The fish derives its name because of the large double tail fins and is famous within the region.

The fish flesh along with glass noodles, green herbs and cucumber is then rolled in rice paper, dipped in fish sauce and presented for eating. The cameras were quickly clicking away at this presentation.

From our lunch we travelled back to the wharf to board our vehicle for the next leg of our journey – our road trip to Tra Vinh for our overnight stop.

But Oh! What a chance meeting.

On the car/bike/passenger ferry crossing one section of the Mekong, I recognised a monk from the Chau Co Temple or “Temple of the Birds" that I had photographed back in February 2009. On speaking with him, our group was quickly invited to visit his home and temple at 6:00 am the following morning, even though it meant us departing our overnight hotel at 5:00am to travel to the temple.
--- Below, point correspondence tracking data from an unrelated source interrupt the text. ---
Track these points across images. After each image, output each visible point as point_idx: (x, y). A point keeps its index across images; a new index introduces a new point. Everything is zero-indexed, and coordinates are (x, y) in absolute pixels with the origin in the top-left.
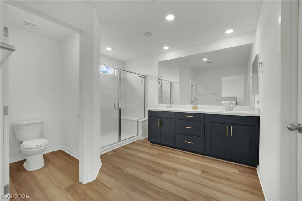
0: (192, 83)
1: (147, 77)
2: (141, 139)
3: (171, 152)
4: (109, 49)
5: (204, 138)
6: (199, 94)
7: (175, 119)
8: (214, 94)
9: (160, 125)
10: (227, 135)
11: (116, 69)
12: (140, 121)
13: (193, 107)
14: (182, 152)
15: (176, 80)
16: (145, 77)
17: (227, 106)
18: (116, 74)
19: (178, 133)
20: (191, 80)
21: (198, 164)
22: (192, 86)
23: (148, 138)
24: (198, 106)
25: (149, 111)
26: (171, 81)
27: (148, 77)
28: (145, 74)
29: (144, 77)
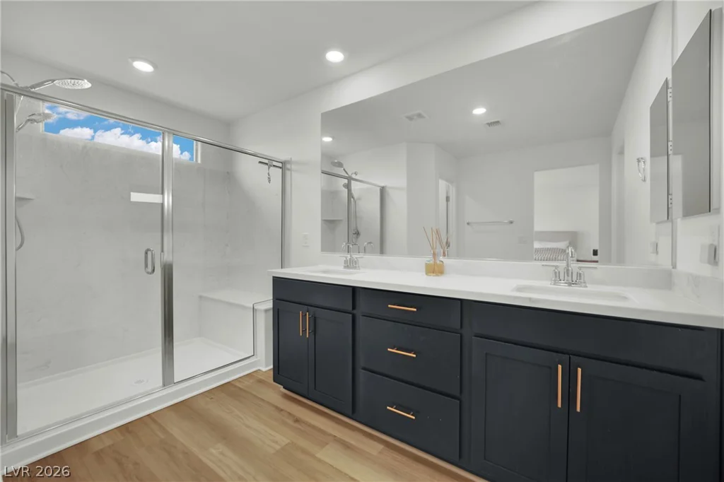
0: (447, 193)
1: (288, 166)
2: (264, 369)
4: (143, 67)
5: (458, 402)
6: (468, 224)
7: (355, 312)
8: (511, 222)
9: (304, 331)
10: (560, 405)
11: (199, 143)
12: (261, 310)
13: (427, 266)
15: (396, 181)
16: (283, 166)
17: (556, 267)
18: (199, 161)
19: (364, 369)
20: (442, 184)
22: (448, 199)
23: (272, 373)
24: (447, 261)
25: (273, 277)
26: (383, 185)
27: (293, 167)
28: (283, 158)
29: (280, 165)
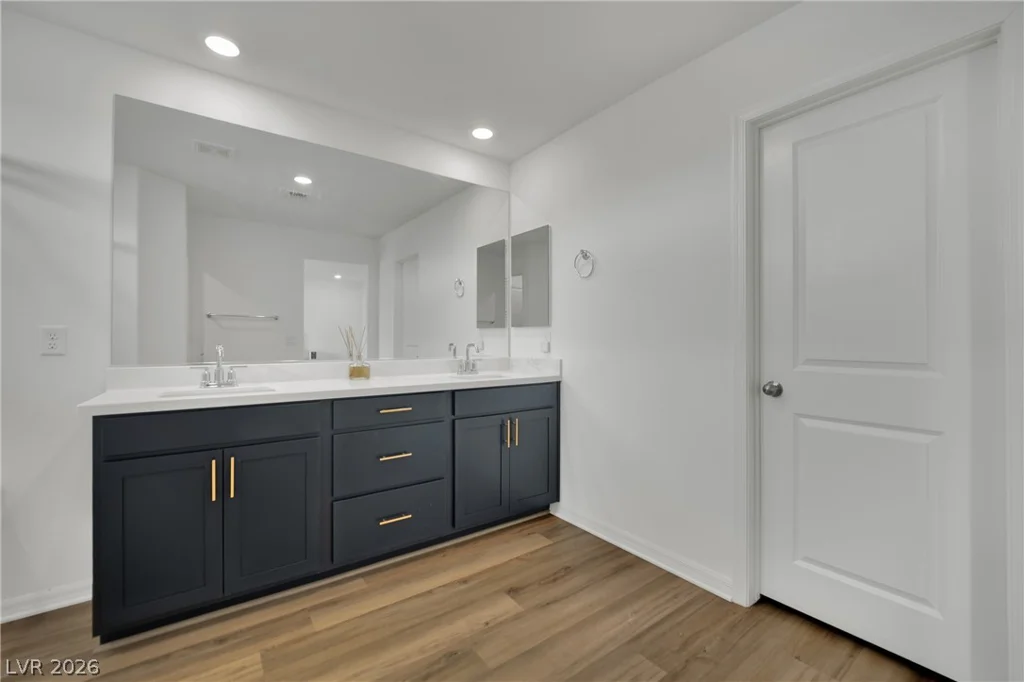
3: (315, 608)
6: (209, 316)
8: (276, 319)
14: (353, 583)
21: (464, 581)
25: (97, 420)
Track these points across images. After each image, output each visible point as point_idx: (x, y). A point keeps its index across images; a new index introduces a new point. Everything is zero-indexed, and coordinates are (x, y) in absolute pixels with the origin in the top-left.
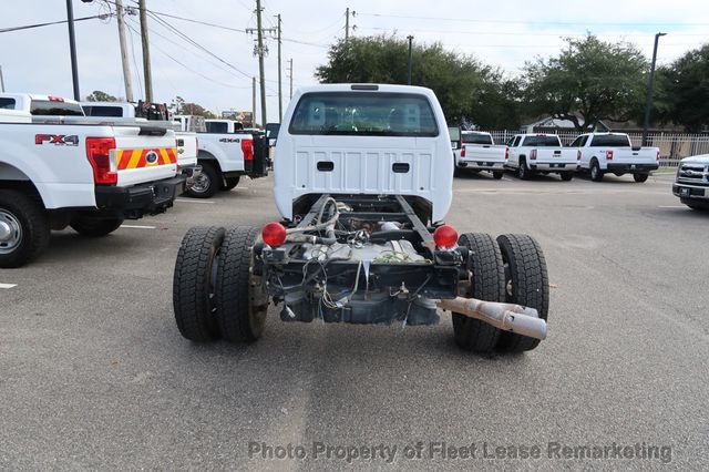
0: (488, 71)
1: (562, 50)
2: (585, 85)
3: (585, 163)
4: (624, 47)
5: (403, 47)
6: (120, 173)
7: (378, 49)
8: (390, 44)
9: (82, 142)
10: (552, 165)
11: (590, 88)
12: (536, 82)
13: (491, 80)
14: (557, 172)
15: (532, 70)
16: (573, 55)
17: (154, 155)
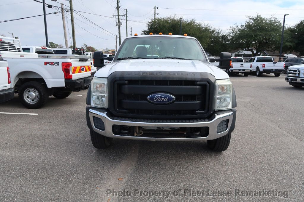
0: (215, 31)
1: (246, 22)
2: (256, 36)
3: (254, 69)
4: (273, 20)
5: (178, 22)
6: (73, 75)
7: (168, 23)
8: (173, 20)
9: (60, 64)
10: (240, 70)
11: (258, 37)
12: (235, 35)
13: (216, 35)
14: (242, 73)
15: (233, 30)
16: (251, 23)
17: (83, 68)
After the ferry ride and approaching Tra Vinh, the late afternoon light became so beautiful for photography.

Long, our guide and I decided to stop at the Ao Ba Om Temple for the group to photograph within the grounds of the temple and to make use of this beautiful late afternoon light.

Here I met and photographed another monk (Phuong) who had been at the temple for 18 years after first entering monkhood at the age of 19 years. He intended to remain at the temple and study for the rest of his life. With my interpreter Long, we were able to establish quite a conversation, albeit that the conversation was partly in Khmer language.

My new monk friend invited our group into the innermost sanctum of the temple where the group was allowed to practice their low light photography skills. The result, with some tuition, resulted in some amazing images for the group.

So another full day was drawing to a close and with an extremely early morning start tomorrow, the group were happy to download images, review their photos for the day and retire after dinner at the hotel.